----- Supplied text

Arrival of European dogs almost wiped out ancient American dogs

Arrival of European dogs almost wiped out ancient American dogs. Many popular dog breeds today like pugs, chihuahuas, and labradors can be traced back Eurasian breeds, but the dogs that were native to the Americas were completely wiped out with the arrival of Europeans in the 15th century.

Now, the only remaining lineage of ancient dogs native to North America is a transmissible cancer, according to a new archeological study.

Researchers from the University of Oxford, the University of Cambridge, Queen Mary University, and Durham University studied American ancient dog remains and discovered that only living relative of the dogs is the cancer.

The results were published in the journal Science and shed light on how some diseases and cancer genomes can evolve and spread even if their roots have long since gone.

For the study, the researchers analyzed genetic information from 71 archeological canine remains from North America and Siberia.

The researchers were able to show that the native American dogs arrived with the earliest human migrations to North and South America 10,000 years ago.

Early native dogs were not like the dogs we see today and the researchers found that the genetic information of the remains was different from any other dog elsewhere in the world.

The dogs did not descend from North American wolves but rather from Siberia.

“Archaeological evidence has long suggested that ancient dogs had a dynamic history in the Americas, but the fate of these pre-contact dogs and their relationship to modern American dog populations was largely unknown,” said Angela Perri, a co-first author of the study. “Our study confirms that they likely originated in Siberia, crossing the Bering Strait during initial human migrations.”

----------
----- Dataset records

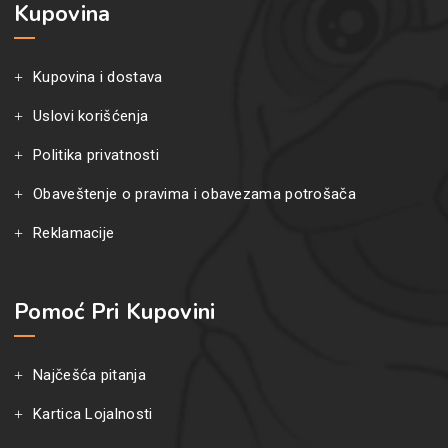
Kupovina
Kupovina i dostava
Uslovi korišćenja
Politika privatnosti
Obaveštenje o pravima i obavezama potrošača
Reklamacije
Pomoć Pri Kupovini
Najčešća pitanja
Kartica Lojalnosti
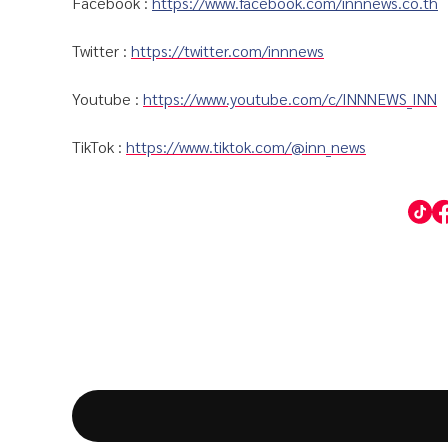
Facebook :
https://www.facebook.com/innnews.co.th
Twitter :
https://twitter.com/innnews
Youtube :
https://www.youtube.com/c/INNNEWS_INN
TikTok :
https://www.tiktok.com/@inn_news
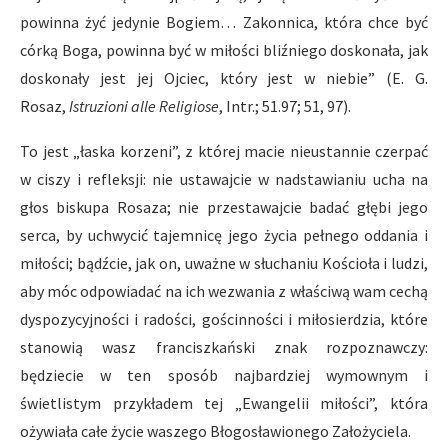
powinna żyć jedynie Bogiem… Zakonnica, która chce być
córką Boga, powinna być w miłości bliźniego doskonała, jak
doskonały jest jej Ojciec, który jest w niebie” (E. G.
Rosaz,
Istruzioni alle Religiose
, Intr.; 51.97; 51, 97).
To jest „łaska korzeni”, z której macie nieustannie czerpać
w ciszy i refleksji: nie ustawajcie w nadstawianiu ucha na
głos biskupa Rosaza; nie przestawajcie badać głębi jego
serca, by uchwycić tajemnicę jego życia pełnego oddania i
miłości; bądźcie, jak on, uważne w słuchaniu Kościoła i ludzi,
aby móc odpowiadać na ich wezwania z właściwą wam cechą
dyspozycyjności i radości, gościnności i miłosierdzia, które
stanowią wasz franciszkański znak rozpoznawczy:
będziecie w ten sposób najbardziej wymownym i
świetlistym przykładem tej „Ewangelii miłości”, która
ożywiała całe życie waszego Błogosławionego Założyciela.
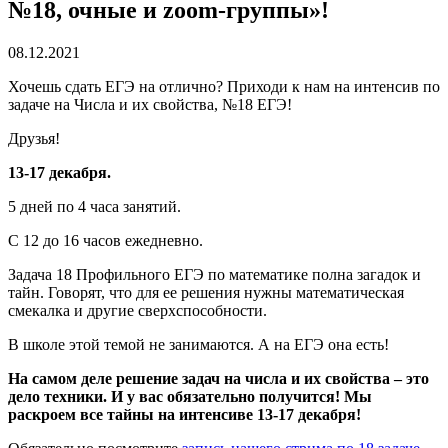
№18, очные и zoom-группы»!
08.12.2021
Хочешь сдать ЕГЭ на отлично? Приходи к нам на интенсив по
задаче на Числа и их свойства, №18 ЕГЭ!
Друзья!
13-17 декабря.
5 дней по 4 часа занятий.
С 12 до 16 часов ежедневно.
Задача 18 Профильного ЕГЭ по математике полна загадок и
тайн. Говорят, что для ее решения нужны математическая
смекалка и другие сверхспособности.
В школе этой темой не занимаются. А на ЕГЭ она есть!
На самом деле решение задач на числа и их свойства – это
дело техники. И у вас обязательно получится! Мы
раскроем все тайны на интенсиве 13-17 декабря!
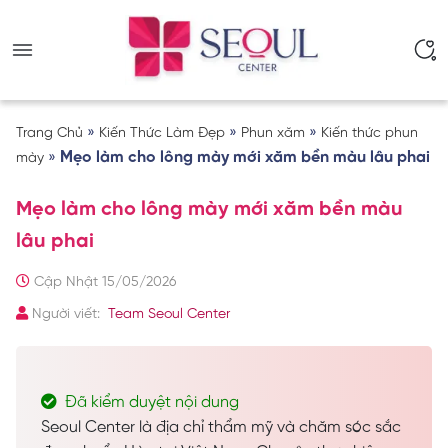
»
»
»
Trang Chủ
Kiến Thức Làm Đẹp
Phun xăm
Kiến thức phun
»
Mẹo làm cho lông mày mới xăm bền màu lâu phai
mày
Mẹo làm cho lông mày mới xăm bền màu
lâu phai
Cập Nhật 15/05/2026
Người viết:
Team Seoul Center
Đã kiểm duyệt nội dung
Seoul Center là địa chỉ thẩm mỹ và chăm sóc sắc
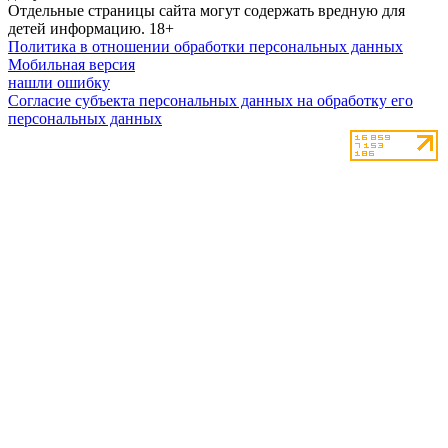
Отдельные страницы сайта могут содержать вредную для
детей информацию.
18+
Политика в отношении обработки персональных данных
Мобильная версия
нашли ошибку
Согласие субъекта персональных данных на обработку его
персональных данных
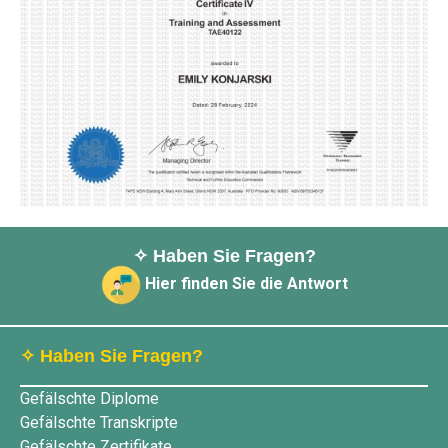
✧ Haben Sie Fragen?
Hier finden Sie die Antwort
✧ Haben Sie Fragen?
Gefälschte Diplome
Gefälschte Transkripte
Gefälschte Zertifikate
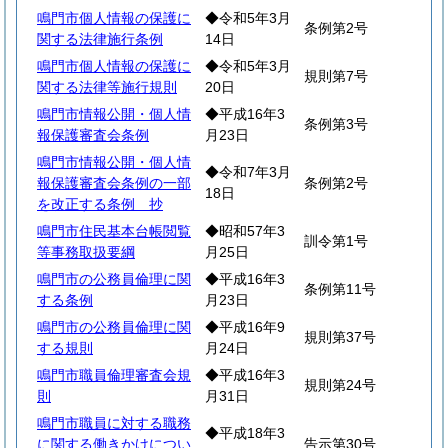
鳴門市個人情報の保護に
◆令和5年3月
条例第2号
関する法律施行条例
14日
鳴門市個人情報の保護に
◆令和5年3月
規則第7号
関する法律等施行規則
20日
鳴門市情報公開・個人情
◆平成16年3
条例第3号
報保護審査会条例
月23日
鳴門市情報公開・個人情
◆令和7年3月
報保護審査会条例の一部
条例第2号
18日
を改正する条例 抄
鳴門市住民基本台帳閲覧
◆昭和57年3
訓令第1号
等事務取扱要綱
月25日
鳴門市の公務員倫理に関
◆平成16年3
条例第11号
する条例
月23日
鳴門市の公務員倫理に関
◆平成16年9
規則第37号
する規則
月24日
鳴門市職員倫理審査会規
◆平成16年3
規則第24号
則
月31日
鳴門市職員に対する職務
◆平成18年3
に関する働きかけについ
告示第30号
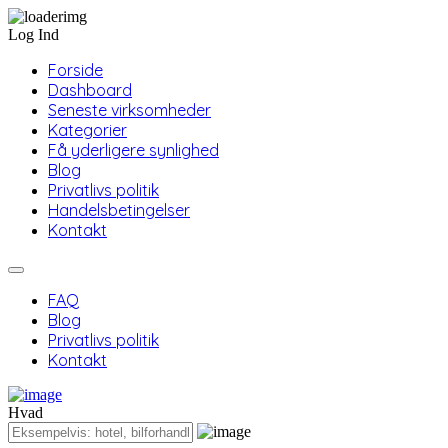
Log Ind
Forside
Dashboard
Seneste virksomheder
Kategorier
Få yderligere synlighed
Blog
Privatlivs politik
Handelsbetingelser
Kontakt
FAQ
Blog
Privatlivs politik
Kontakt
Hvad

----------

Parts of the exercise
[1] According to the article on ancient American dogs, how many archeological canine remains did the researchers analyze, and where did the remains come from?
[2] Using the article on ancient American dogs, explain in one to three sentences why a transmissible cancer is now the only remaining lineage of the ancient dogs native to North America.
[3] Continue the article on ancient American dogs from where it stops.

Results
[1] They analyzed 71 remains from North America and Siberia.

[2] The dogs native to the Americas were completely wiped out when Europeans arrived in the 15th century. The transmissible cancer is therefore the only living relative of those dogs.

[3]
After comparing modern and ancient canine genomes, the researchers were able to determine that the native American dogs disappeared when the first Europeans arrived

“This study demonstrates that the history of humans is mirrored in our domestic animals,” said Greger Larson, the study’s senior author. “People in Europe and the Americas were genetically distinct, and so were their dogs. And just as indigenous people in the Americas were displaced by European colonists, the same is true of their dogs.”

Even though native or “pre-contact” dogs were quickly wiped out, their genome closely matches a kind of venereal disease that causes canine transmissible venereal tumors (CTVT).

CTVT originated in one dog that lived several thousand years ago and the researchers discovered that the first “CTVT founder dog” was a close relative of early American dogs and that the cancer is still spread through breeds today.

The researchers were surprised to find that the only link to pre-contact dogs today is a cancer caused by venereal disease, but the study adds to archaeology’s understanding of early human migrations, the impacts of Europeans settling in America, and canine history.